▶ [Exercise]:
Pull every line containing "быть" from the data.

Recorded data
.....

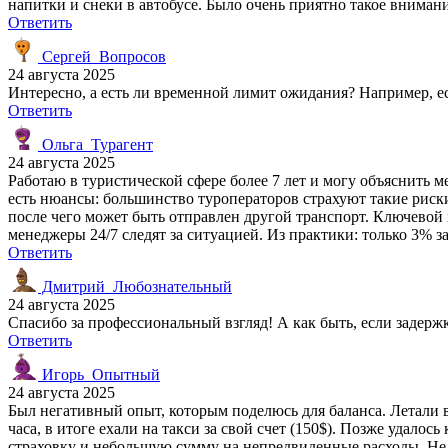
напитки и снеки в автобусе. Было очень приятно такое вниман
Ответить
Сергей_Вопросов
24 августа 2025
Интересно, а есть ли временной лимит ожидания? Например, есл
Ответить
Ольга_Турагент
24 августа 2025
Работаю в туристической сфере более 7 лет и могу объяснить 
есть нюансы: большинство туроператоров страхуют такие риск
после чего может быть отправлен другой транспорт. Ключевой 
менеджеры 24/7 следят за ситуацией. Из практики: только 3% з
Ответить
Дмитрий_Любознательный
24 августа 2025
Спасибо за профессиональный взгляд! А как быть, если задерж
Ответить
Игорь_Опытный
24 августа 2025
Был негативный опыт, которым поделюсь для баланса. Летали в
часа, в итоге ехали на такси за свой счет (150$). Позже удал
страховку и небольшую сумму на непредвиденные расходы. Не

.....

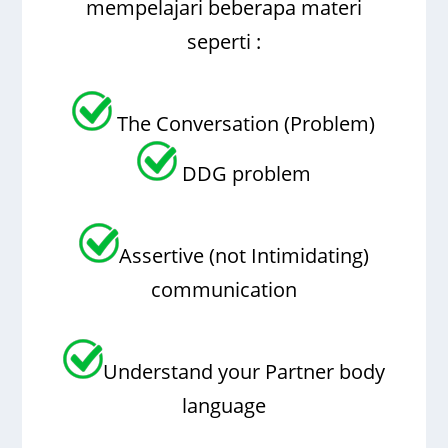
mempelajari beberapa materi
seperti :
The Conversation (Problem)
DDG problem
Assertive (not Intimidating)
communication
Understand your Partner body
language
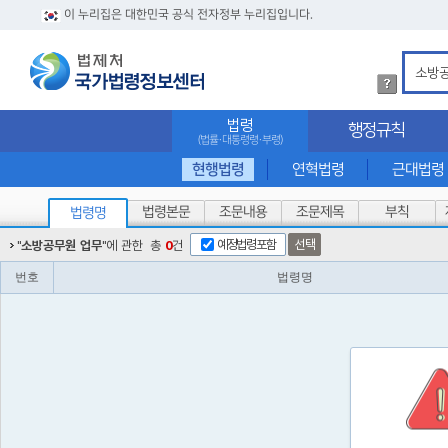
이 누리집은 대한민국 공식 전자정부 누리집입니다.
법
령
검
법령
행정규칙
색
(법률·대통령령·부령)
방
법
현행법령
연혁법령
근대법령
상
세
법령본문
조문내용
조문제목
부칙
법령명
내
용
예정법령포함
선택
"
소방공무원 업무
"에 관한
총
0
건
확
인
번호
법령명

.....

▶ [Reply]:
после чего может быть отправлен другой транспорт. Ключевой 
Спасибо за профессиональный взгляд! А как быть, если задерж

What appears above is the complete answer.